* Your goal: Please state how many lines in the entries below contain the word "Comprehensive". Reply with the number alone.

Stored data Block Start

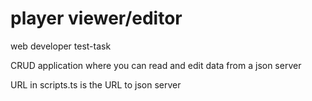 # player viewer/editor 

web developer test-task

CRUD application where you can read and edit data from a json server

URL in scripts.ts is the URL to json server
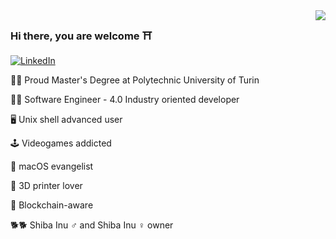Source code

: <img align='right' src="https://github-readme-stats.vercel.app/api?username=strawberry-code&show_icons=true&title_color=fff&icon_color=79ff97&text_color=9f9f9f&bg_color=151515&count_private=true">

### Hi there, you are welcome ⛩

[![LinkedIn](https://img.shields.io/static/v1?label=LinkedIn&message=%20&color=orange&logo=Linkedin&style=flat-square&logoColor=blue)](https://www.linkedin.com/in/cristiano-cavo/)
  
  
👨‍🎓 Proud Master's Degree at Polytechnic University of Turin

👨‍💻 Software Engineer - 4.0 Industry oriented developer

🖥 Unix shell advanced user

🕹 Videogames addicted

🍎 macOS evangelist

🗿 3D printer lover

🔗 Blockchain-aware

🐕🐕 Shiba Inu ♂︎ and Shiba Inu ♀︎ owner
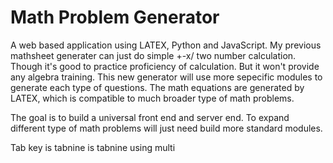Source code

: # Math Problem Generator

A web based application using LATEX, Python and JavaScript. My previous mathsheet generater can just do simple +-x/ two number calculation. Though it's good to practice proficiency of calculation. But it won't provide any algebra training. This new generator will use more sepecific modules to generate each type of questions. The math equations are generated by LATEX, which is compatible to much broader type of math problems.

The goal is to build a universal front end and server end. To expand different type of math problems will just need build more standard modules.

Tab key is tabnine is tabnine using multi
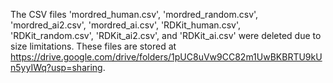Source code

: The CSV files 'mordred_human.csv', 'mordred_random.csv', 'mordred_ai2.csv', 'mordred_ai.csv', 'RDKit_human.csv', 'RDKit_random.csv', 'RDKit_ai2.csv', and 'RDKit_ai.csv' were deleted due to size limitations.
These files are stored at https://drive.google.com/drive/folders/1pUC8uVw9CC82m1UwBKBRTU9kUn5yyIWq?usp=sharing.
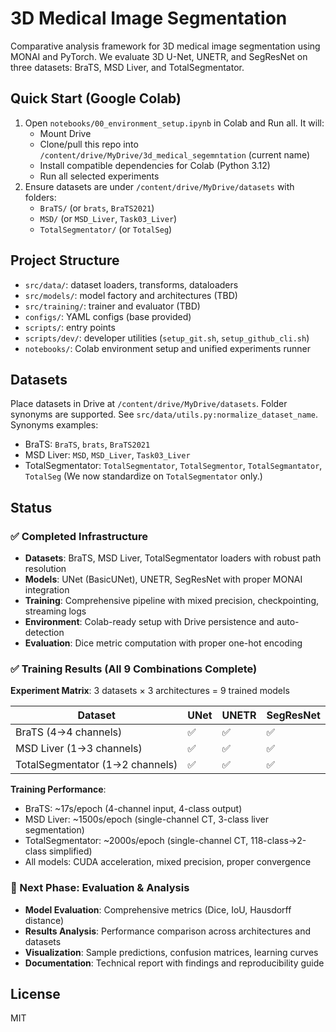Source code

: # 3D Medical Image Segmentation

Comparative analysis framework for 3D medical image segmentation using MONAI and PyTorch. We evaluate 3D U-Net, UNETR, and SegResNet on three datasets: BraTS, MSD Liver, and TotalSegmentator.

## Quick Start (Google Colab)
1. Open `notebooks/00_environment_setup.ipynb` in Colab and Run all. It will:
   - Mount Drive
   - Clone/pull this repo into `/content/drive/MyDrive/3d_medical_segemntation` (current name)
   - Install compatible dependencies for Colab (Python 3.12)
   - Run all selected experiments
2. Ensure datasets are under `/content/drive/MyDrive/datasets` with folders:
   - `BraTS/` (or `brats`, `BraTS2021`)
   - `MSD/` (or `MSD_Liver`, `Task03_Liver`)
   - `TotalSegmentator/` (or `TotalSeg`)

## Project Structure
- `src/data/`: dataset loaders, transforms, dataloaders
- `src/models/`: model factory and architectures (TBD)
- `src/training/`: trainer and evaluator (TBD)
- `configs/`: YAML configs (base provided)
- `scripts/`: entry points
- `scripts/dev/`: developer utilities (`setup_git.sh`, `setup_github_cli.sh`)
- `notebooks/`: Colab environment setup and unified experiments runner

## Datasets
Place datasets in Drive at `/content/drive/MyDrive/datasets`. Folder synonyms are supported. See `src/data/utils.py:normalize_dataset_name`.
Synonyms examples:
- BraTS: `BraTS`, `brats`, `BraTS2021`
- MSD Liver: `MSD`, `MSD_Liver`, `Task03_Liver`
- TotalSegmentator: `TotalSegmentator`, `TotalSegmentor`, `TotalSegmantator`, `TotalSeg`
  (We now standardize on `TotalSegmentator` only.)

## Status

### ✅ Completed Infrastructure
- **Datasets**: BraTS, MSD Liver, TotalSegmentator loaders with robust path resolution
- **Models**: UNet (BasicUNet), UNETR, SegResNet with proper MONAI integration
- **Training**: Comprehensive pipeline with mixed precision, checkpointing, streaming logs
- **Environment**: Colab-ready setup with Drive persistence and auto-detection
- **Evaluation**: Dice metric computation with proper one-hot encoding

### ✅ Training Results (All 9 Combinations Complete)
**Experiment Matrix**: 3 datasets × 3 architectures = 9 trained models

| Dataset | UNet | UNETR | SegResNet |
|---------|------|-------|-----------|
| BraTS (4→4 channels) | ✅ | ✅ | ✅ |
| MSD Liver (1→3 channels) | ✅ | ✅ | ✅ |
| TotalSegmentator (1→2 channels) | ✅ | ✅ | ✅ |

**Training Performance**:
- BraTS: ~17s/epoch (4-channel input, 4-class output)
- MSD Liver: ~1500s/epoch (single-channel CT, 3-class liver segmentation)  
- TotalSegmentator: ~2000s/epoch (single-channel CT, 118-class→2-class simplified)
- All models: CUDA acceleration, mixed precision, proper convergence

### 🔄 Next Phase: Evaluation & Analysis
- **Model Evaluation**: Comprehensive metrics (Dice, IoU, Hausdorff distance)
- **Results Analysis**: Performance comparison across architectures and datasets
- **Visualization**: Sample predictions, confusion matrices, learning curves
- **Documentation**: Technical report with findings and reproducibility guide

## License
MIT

Stored data Block End

* Written reply: 2